*Record excerpts*

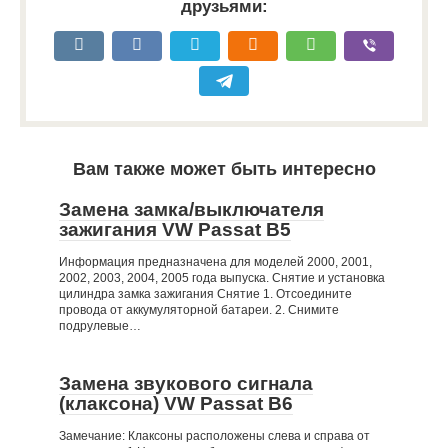
друзьями:
Вам также может быть интересно
Замена замка/выключателя
зажигания VW Passat B5
Информация предназначена для моделей 2000, 2001,
2002, 2003, 2004, 2005 года выпуска. Снятие и установка
цилиндра замка зажигания Снятие 1. Отсоедините
провода от аккумуляторной батареи. 2. Снимите
подрулевые…
Замена звукового сигнала
(клаксона) VW Passat B6
Замечание: Клаксоны расположены слева и справа от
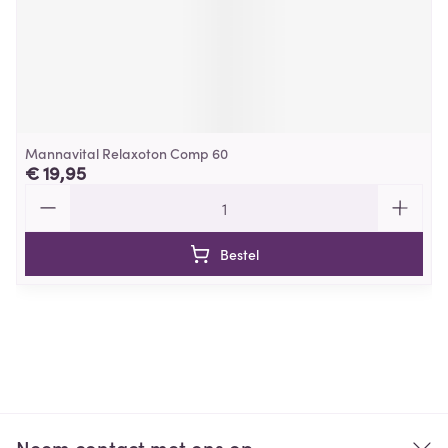
Mannavital Relaxoton Comp 60
€ 19,95
Aantal
Bestel
Neem contact met ons op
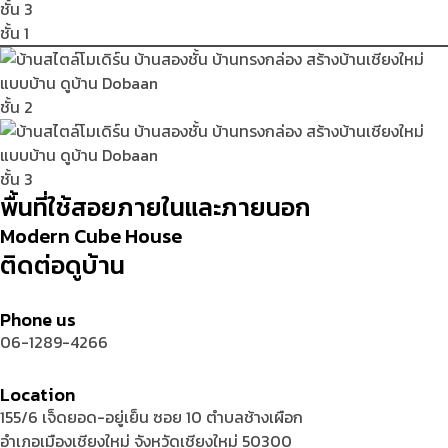
ชั้น 3
ชั้น 1
ชั้น 2
ชั้น 3
พื้นที่ใช้สอยภายในและภายนอก
Modern Cube House
ติดต่อดูบ้าน
Phone us
06-1289-4266
Location
155/6 เจ็ดยอด-อยู่เย็น ซอย 10 ตำบลช้างเผือก
อำเภอเมืองเชียงใหม่ จังหวัดเชียงใหม่ 50300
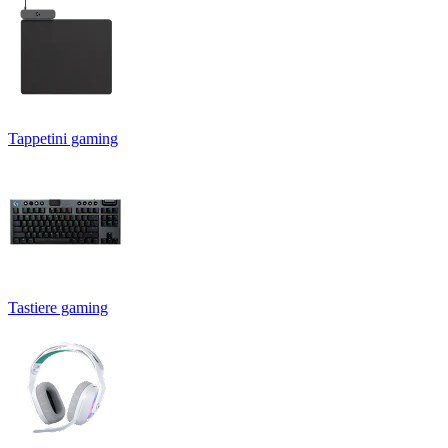
Tappetini gaming
Tastiere gaming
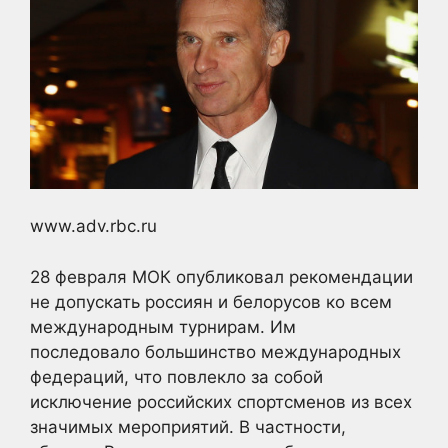
www.adv.rbc.ru
28 февраля МОК опубликовал рекомендации
не допускать россиян и белорусов ко всем
международным турнирам. Им
последовало большинство международных
федераций, что повлекло за собой
исключение российских спортсменов из всех
значимых мероприятий. В частности,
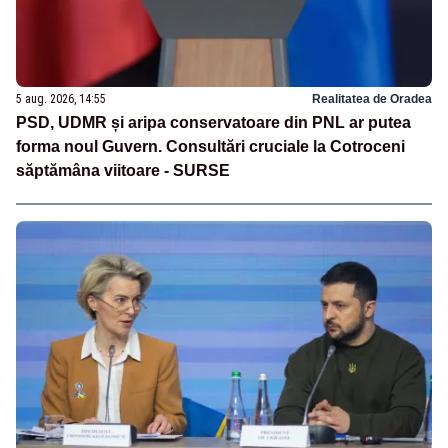
5 aug. 2026, 14:55
Realitatea de Oradea
PSD, UDMR și aripa conservatoare din PNL ar putea
forma noul Guvern. Consultări cruciale la Cotroceni
săptămâna viitoare - SURSE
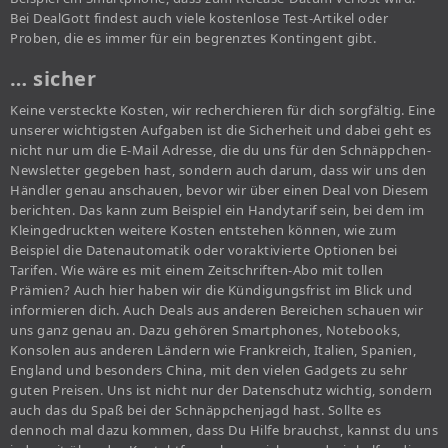
Bei DealGott findest auch viele kostenlose Test-Artikel oder
Proben, die es immer für ein begrenztes Kontingent gibt.
… sicher
Keine versteckte Kosten, wir recherchieren für dich sorgfältig. Eine
unserer wichtigsten Aufgaben ist die Sicherheit und dabei geht es
nicht nur um die E-Mail Adresse, die du uns für den Schnäppchen-
Newsletter gegeben hast, sondern auch darum, dass wir uns den
Händler genau anschauen, bevor wir über einen Deal von Diesem
berichten. Das kann zum Beispiel ein Handytarif sein, bei dem im
Kleingedruckten weitere Kosten entstehen können, wie zum
Beispiel die Datenautomatik oder voraktivierte Optionen bei
Tarifen. Wie wäre es mit einem Zeitschriften-Abo mit tollen
Prämien? Auch hier haben wir die Kündigungsfrist im Blick und
informieren dich. Auch Deals aus anderen Bereichen schauen wir
uns ganz genau an. Dazu gehören Smartphones, Notebooks,
Konsolen aus anderen Ländern wie Frankreich, Italien, Spanien,
England und besonders China, mit den vielen Gadgets zu sehr
guten Preisen. Uns ist nicht nur der Datenschutz wichtig, sondern
auch das du Spaß bei der Schnäppchenjagd hast. Sollte es
dennoch mal dazu kommen, dass Du Hilfe brauchst, kannst du uns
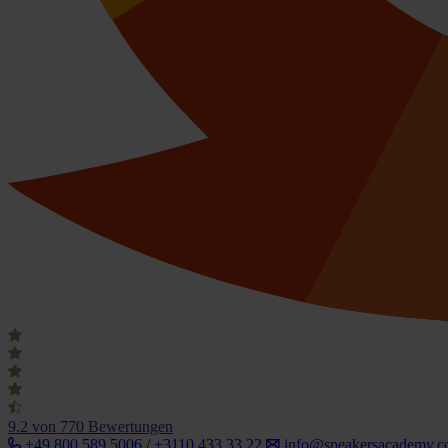
9.2
von 770 Bewertungen
+49 800 589 5006 / +3110 433 33 22
info@speakersacademy.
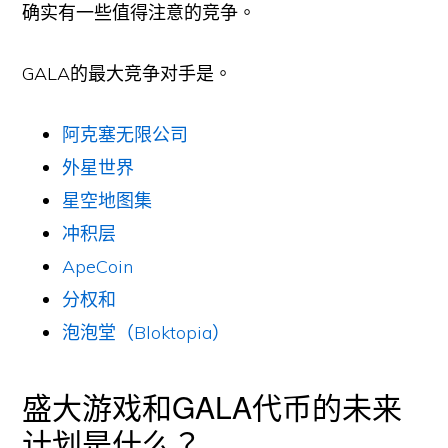
确实有一些值得注意的竞争。
GALA的最大竞争对手是。
阿克塞无限公司
外星世界
星空地图集
冲积层
ApeCoin
分权和
泡泡堂（Bloktopia）
盛大游戏和GALA代币的未来
计划是什么？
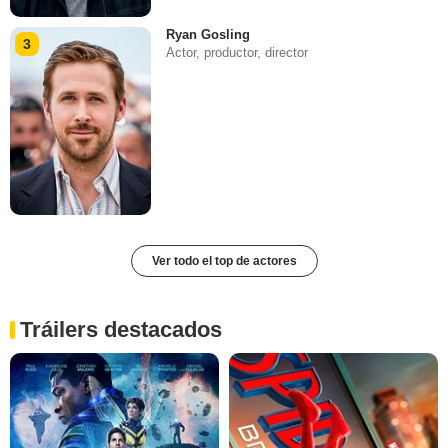
Ryan Gosling
3
Actor, productor, director
Ver todo el top de actores
Tráilers destacados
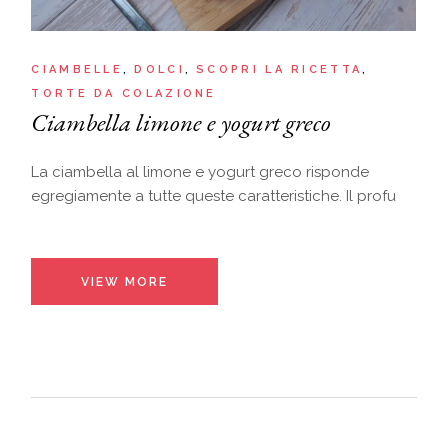
CIAMBELLE
DOLCI
SCOPRI LA RICETTA
TORTE DA COLAZIONE
Ciambella limone e yogurt greco
La ciambella al limone e yogurt greco risponde
egregiamente a tutte queste caratteristiche. Il profu
VIEW MORE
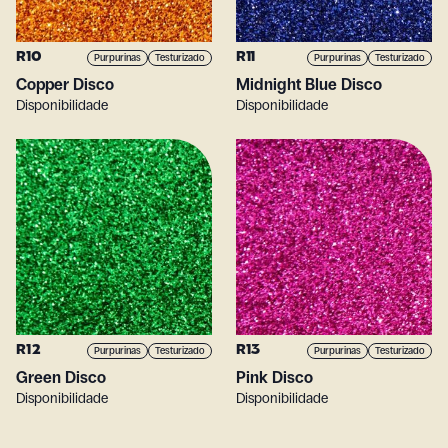
R10
R11
Purpurinas
Testurizado
Purpurinas
Testurizado
Copper Disco
Midnight Blue Disco
Disponibilidade
Disponibilidade
R12
R13
Purpurinas
Testurizado
Purpurinas
Testurizado
Green Disco
Pink Disco
Disponibilidade
Disponibilidade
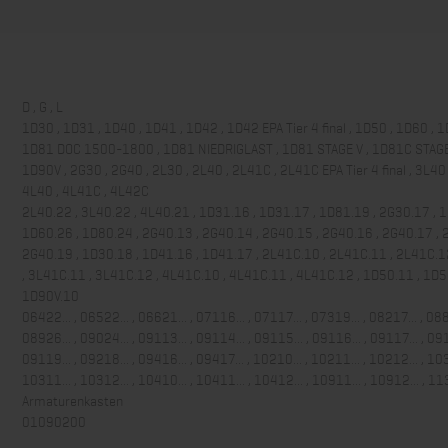
D , G , L
1D30 , 1D31 , 1D40 , 1D41 , 1D42 , 1D42 EPA Tier 4 final , 1D50 , 1D60 , 1
1D81 DOC 1500-1800 , 1D81 NIEDRIGLAST , 1D81 STAGE V , 1D81C STAGE 
1D90V , 2G30 , 2G40 , 2L30 , 2L40 , 2L41C , 2L41C EPA Tier 4 final , 3L40
4L40 , 4L41C , 4L42C
2L40.22 , 3L40.22 , 4L40.21 , 1D31.16 , 1D31.17 , 1D81.19 , 2G30.17 , 1
1D60.26 , 1D80.24 , 2G40.13 , 2G40.14 , 2G40.15 , 2G40.16 , 2G40.17 , 
2G40.19 , 1D30.18 , 1D41.16 , 1D41.17 , 2L41C.10 , 2L41C.11 , 2L41C.1
, 3L41C.11 , 3L41C.12 , 4L41C.10 , 4L41C.11 , 4L41C.12 , 1D50.11 , 1D5
1D90V.10
06422... , 06522... , 06621... , 07116... , 07117... , 07319... , 08217... , 088
08926... , 09024... , 09113... , 09114... , 09115... , 09116... , 09117... , 091
09119... , 09218... , 09416... , 09417... , 10210... , 10211... , 10212... , 103
10311... , 10312... , 10410... , 10411... , 10412... , 10911... , 10912... , 11
Armaturenkasten
01090200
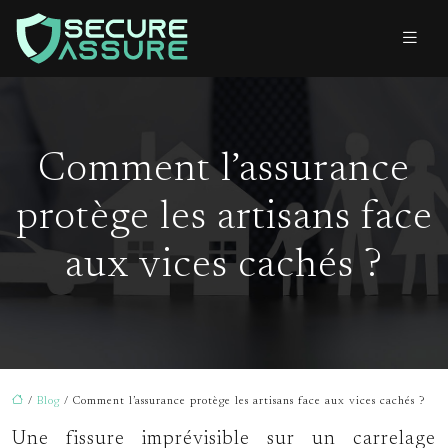
Comment l’assurance
protège les artisans face
aux vices cachés ?
/
Blog
/ Comment l’assurance protège les artisans face aux vices cachés ?
Une fissure imprévisible sur un carrelage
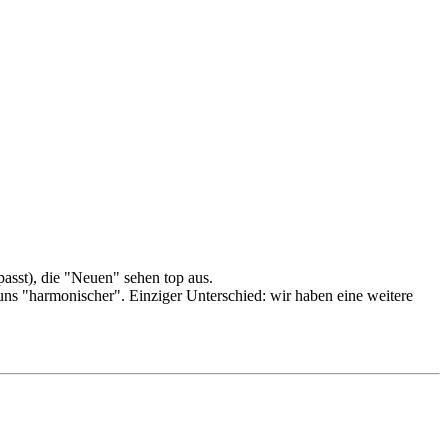
asst), die "Neuen" sehen top aus.
ns "harmonischer". Einziger Unterschied: wir haben eine weitere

*Activity*
The listing above must be restated word for word. Its pictures are to be left out.

*Task answer*
друзьями:
Вам также может быть интересно
Замена замка/выключателя
зажигания VW Passat B5
Информация предназначена для моделей 2000, 2001,
2002, 2003, 2004, 2005 года выпуска. Снятие и установка
цилиндра замка зажигания Снятие 1. Отсоедините
провода от аккумуляторной батареи. 2. Снимите
подрулевые…
Замена звукового сигнала
(клаксона) VW Passat B6
Замечание: Клаксоны расположены слева и справа от
Mannavital Relaxoton Comp 60
€ 19,95
Aantal
Bestel
Neem contact met ons op
ชั้น 3
ชั้น 1
ชั้น 2
ชั้น 3
พื้นที่ใช้สอยภายในและภายนอก
Modern Cube House
ติดต่อดูบ้าน
Phone us
06-1289-4266
Location
155/6 เจ็ดยอด-อยู่เย็น ซอย 10 ตำบลช้างเผือก
อำเภอเมืองเชียงใหม่ จังหวัดเชียงใหม่ 50300
Tappetini gaming
Tastiere gaming
www.adv.rbc.ru
28 февраля МОК опубликовал рекомендации
не допускать россиян и белорусов ко всем
международным турнирам. Им
последовало большинство международных
федераций, что повлекло за собой
исключение российских спортсменов из всех
значимых мероприятий. В частности,
5 aug. 2026, 14:55
Realitatea de Oradea
PSD, UDMR și aripa conservatoare din PNL ar putea
forma noul Guvern. Consultări cruciale la Cotroceni
săptămâna viitoare - SURSE
Bei DealGott findest auch viele kostenlose Test-Artikel oder
Proben, die es immer für ein begrenztes Kontingent gibt.
… sicher
Keine versteckte Kosten, wir recherchieren für dich sorgfältig. Eine
unserer wichtigsten Aufgaben ist die Sicherheit und dabei geht es
nicht nur um die E-Mail Adresse, die du uns für den Schnäppchen-
Newsletter gegeben hast, sondern auch darum, dass wir uns den
Händler genau anschauen, bevor wir über einen Deal von Diesem
berichten. Das kann zum Beispiel ein Handytarif sein, bei dem im
Kleingedruckten weitere Kosten entstehen können, wie zum
Beispiel die Datenautomatik oder voraktivierte Optionen bei
Tarifen. Wie wäre es mit einem Zeitschriften-Abo mit tollen
Prämien? Auch hier haben wir die Kündigungsfrist im Blick und
informieren dich. Auch Deals aus anderen Bereichen schauen wir
uns ganz genau an. Dazu gehören Smartphones, Notebooks,
Konsolen aus anderen Ländern wie Frankreich, Italien, Spanien,
England und besonders China, mit den vielen Gadgets zu sehr
guten Preisen. Uns ist nicht nur der Datenschutz wichtig, sondern
auch das du Spaß bei der Schnäppchenjagd hast. Sollte es
dennoch mal dazu kommen, dass Du Hilfe brauchst, kannst du uns
9.2
von 770 Bewertungen
+49 800 589 5006 / +3110 433 33 22
info@speakersacademy.
确实有一些值得注意的竞争。
GALA的最大竞争对手是。
阿克塞无限公司
外星世界
星空地图集
冲积层
ApeCoin
分权和
泡泡堂（Bloktopia）
盛大游戏和GALA代币的未来
计划是什么？
Ryan Gosling
3
Actor, productor, director
Ver todo el top de actores
Tráilers destacados
CIAMBELLE
DOLCI
SCOPRI LA RICETTA
TORTE DA COLAZIONE
Ciambella limone e yogurt greco
La ciambella al limone e yogurt greco risponde
egregiamente a tutte queste caratteristiche. Il profu
VIEW MORE
R10
R11
Purpurinas
Testurizado
Purpurinas
Testurizado
Copper Disco
Midnight Blue Disco
Disponibilidade
Disponibilidade
R12
R13
Purpurinas
Testurizado
Purpurinas
Testurizado
Green Disco
Pink Disco
Disponibilidade
Disponibilidade
D , G , L
1D30 , 1D31 , 1D40 , 1D41 , 1D42 , 1D42 EPA Tier 4 final , 1D50 , 1D60 , 1
1D81 DOC 1500-1800 , 1D81 NIEDRIGLAST , 1D81 STAGE V , 1D81C STAGE 
1D90V , 2G30 , 2G40 , 2L30 , 2L40 , 2L41C , 2L41C EPA Tier 4 final , 3L40
4L40 , 4L41C , 4L42C
2L40.22 , 3L40.22 , 4L40.21 , 1D31.16 , 1D31.17 , 1D81.19 , 2G30.17 , 1
1D60.26 , 1D80.24 , 2G40.13 , 2G40.14 , 2G40.15 , 2G40.16 , 2G40.17 , 
2G40.19 , 1D30.18 , 1D41.16 , 1D41.17 , 2L41C.10 , 2L41C.11 , 2L41C.1
, 3L41C.11 , 3L41C.12 , 4L41C.10 , 4L41C.11 , 4L41C.12 , 1D50.11 , 1D5
1D90V.10
06422... , 06522... , 06621... , 07116... , 07117... , 07319... , 08217... , 088
08926... , 09024... , 09113... , 09114... , 09115... , 09116... , 09117... , 091
09119... , 09218... , 09416... , 09417... , 10210... , 10211... , 10212... , 103
10311... , 10312... , 10410... , 10411... , 10412... , 10911... , 10912... , 11
Armaturenkasten
01090200
Comment l’assurance
protège les artisans face
aux vices cachés ?
/
Blog
/ Comment l’assurance protège les artisans face aux vices cachés ?
Une fissure imprévisible sur un carrelage
asst), die "Neuen" sehen top aus.
ns "harmonischer". Einziger Unterschied: wir haben eine weitere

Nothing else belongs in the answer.